All authors agree that the jus gentium is something between the natural law and the merely positive human law. “Having explained,” says Suarez, “the natural law, it is but proper that we should, at the end of the book, treat of the jus gentium, inasmuch as it partakes of the nature of law; not only for its affinity with the natural jus, which is so great as to have caused many writers to identify it with the natural jus, but also by the manner in which it differs from it; it is nearest to it and almost medium between the natural and the human jus.” (Suarez, De Legibus, I., b. 2, ch. 17.)
There are several opinions as to the nature of the jus gentium, but the principal may be reduced to two. The first maintains that it is a conclusion of the natural law, necessarily resulting from the essential relations of things, a conclusion drawn by the human intellect, at all times and in all places, the moment it reflects on the natural law. “Sentiunt (aliqui theologi) jus gentium habere intrinsicam necessitatem in suis præceptis, solumque differri a naturali, quia jus naturale sine discursu innotescit, jus autem
gentium per plures illationes et difficiliores colligitur." (Suarez, ib., par. 8.)
Others opine that the jus gentium is not the same as the natural jus, or implied in it as a consequence is included in its premises; but, properly and strictly speaking, it is nothing more than a real positive human law, since its enactments do not emanate from the necessary relations of things, but are introduced by the consent and pleasure of men in view of their fitness and utility.

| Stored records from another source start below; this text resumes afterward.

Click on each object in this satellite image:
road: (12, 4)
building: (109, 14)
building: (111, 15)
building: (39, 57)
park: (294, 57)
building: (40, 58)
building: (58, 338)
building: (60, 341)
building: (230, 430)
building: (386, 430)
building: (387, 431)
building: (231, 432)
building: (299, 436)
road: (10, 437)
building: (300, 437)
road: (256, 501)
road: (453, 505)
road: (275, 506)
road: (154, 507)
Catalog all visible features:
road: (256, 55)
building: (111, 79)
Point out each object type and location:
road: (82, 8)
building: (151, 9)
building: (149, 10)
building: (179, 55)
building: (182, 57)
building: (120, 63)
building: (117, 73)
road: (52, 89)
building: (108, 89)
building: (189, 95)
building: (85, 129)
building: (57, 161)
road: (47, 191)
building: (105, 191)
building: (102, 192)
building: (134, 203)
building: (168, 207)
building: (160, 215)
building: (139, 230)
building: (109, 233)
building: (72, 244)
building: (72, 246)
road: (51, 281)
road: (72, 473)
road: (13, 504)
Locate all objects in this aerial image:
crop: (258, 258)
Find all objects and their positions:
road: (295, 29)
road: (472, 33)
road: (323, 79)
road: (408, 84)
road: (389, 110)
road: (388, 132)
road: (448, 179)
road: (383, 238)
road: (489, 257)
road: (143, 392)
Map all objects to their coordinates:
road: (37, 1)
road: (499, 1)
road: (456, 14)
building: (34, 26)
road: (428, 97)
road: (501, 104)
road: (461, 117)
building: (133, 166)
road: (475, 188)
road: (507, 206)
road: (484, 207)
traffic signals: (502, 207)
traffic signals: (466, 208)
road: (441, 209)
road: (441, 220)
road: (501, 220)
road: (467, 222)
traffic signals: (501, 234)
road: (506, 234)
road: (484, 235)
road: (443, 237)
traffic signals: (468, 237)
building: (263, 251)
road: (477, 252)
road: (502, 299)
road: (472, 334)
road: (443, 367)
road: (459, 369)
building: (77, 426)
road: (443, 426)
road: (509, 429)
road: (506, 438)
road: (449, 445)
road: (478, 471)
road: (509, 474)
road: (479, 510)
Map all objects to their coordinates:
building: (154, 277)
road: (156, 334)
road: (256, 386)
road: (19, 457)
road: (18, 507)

" Jus gentium non est idem cum jure naturali proprie et stricte sumpto, nec sub illo continetur, sed sub positivo.
Probatur. Jus naturale est absolute et ex natura rei necessarium, independenter a concursu hominum ; jus positivum, contra; atqui jus gentium non est absolute et ex natura rei necessarium, sed secundum utilitatem et congruentiam ex hominum beneplacito et consensu introductum." (Billuart, De Just. et de Jure, D. III., I Art., 3).

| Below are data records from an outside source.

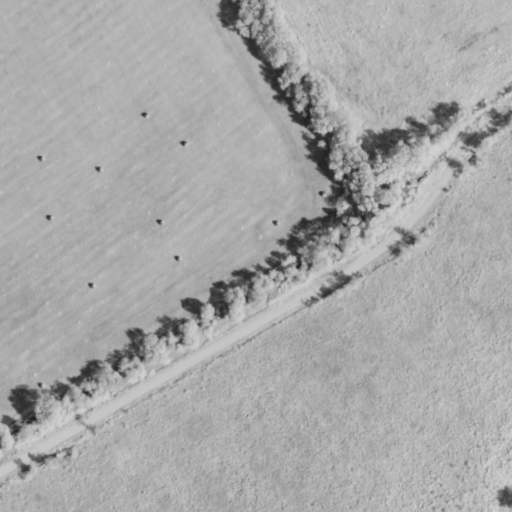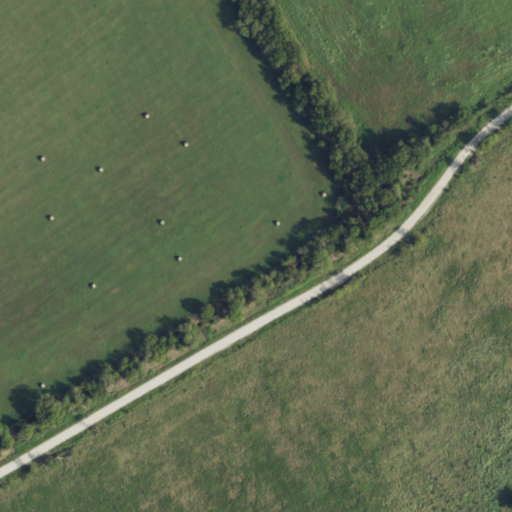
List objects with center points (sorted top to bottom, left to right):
road: (273, 316)
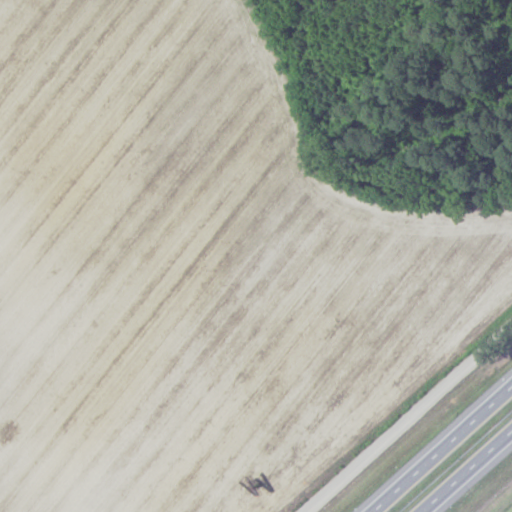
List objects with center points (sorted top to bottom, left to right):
road: (410, 421)
road: (445, 452)
road: (470, 474)
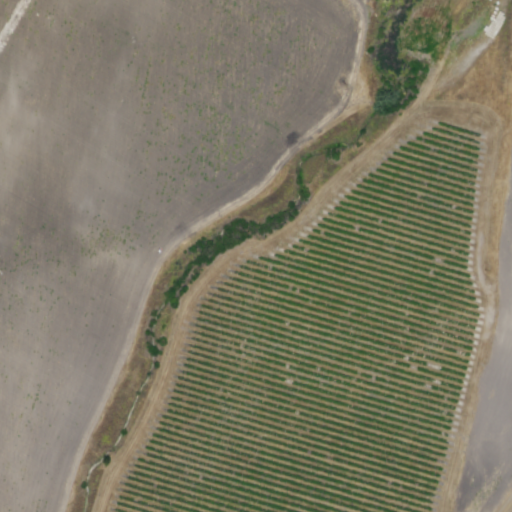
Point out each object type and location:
road: (508, 507)
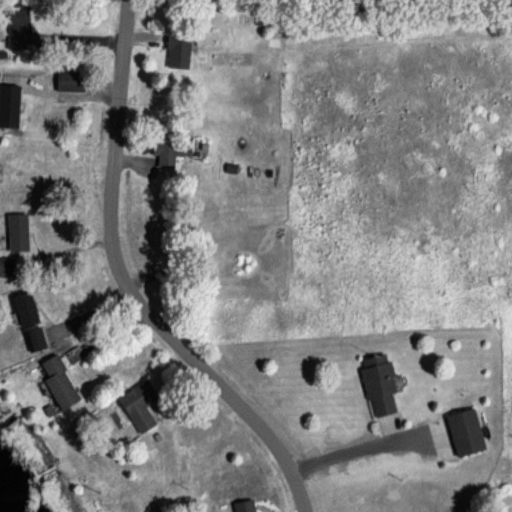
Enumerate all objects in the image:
building: (15, 28)
building: (176, 53)
building: (68, 82)
building: (8, 106)
building: (165, 149)
building: (14, 232)
road: (127, 286)
building: (22, 309)
building: (33, 338)
building: (56, 383)
building: (377, 384)
building: (136, 406)
building: (462, 432)
road: (343, 456)
building: (242, 506)
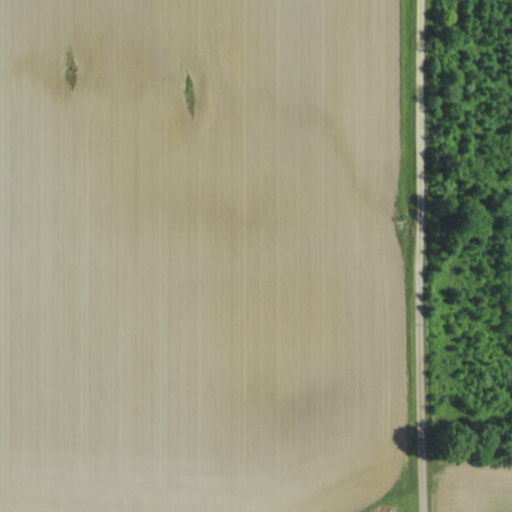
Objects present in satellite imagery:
road: (422, 256)
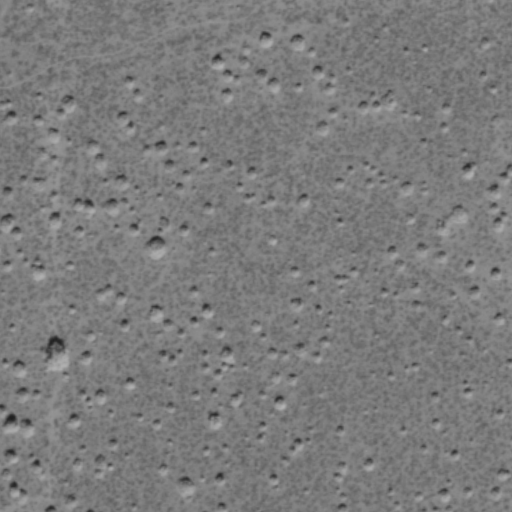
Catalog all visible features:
airport runway: (5, 15)
airport runway: (149, 33)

According to the advocates of the opinion just enunciated, the differences between the natural law and the jus gentium are very important.

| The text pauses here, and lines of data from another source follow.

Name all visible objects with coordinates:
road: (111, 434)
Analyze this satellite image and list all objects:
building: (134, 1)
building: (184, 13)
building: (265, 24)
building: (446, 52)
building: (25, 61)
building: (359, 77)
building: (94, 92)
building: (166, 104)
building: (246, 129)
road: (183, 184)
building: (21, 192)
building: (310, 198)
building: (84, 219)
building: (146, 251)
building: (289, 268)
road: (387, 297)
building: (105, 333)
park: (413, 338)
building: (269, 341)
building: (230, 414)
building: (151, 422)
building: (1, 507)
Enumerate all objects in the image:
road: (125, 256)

The first is that the affirmative precepts of the jus gentium do not imply and suppose a real necessity of the thing demanded, as in the case of those of the natural law which are deduced from the nature of the thing, by an evident conclusion from natural principles.
“ Jus gentium non infert necessitatem rei præceptæ ex sola rei natura per evidentem illationem ex principiis naturalibus, quia quidquid hujus modi est, est naturale.” (Suarez, ib.)
The second difference is that the negative precepts of the jus gentium do not prohibit a thing because evil in itself and of its own nature, but the prohibition causes it to be considered bad.
“Simili modo præcepta negativa juris gentium non prohibent aliquid quia per se malum; nam hoc est etiam mere naturale, unde non prohibet mala quia mala sunt, sed prohibendo facit esse mala." (Suarez, ib.)
The third difference is that the jus gentium cannot be considered immutable and unchangeable, in the same manner as the natural jus; because immutability has its origin and source in the necessity of the thing; and that which is not equally as necessary as the things commanded or forbidden by the jus gentium, cannot claim the same immutability.
* Jus gentium non potest esse tam immutabile sicut naturale; quia immutabilitas ex necessitate oritur ; ergo quod non est æque necessarium non potest esse æque immutabile." (Suarez, ib.)
Fourth difference: Strictly speaking, therefore, the jus gentium must be considered a simply and merely human law.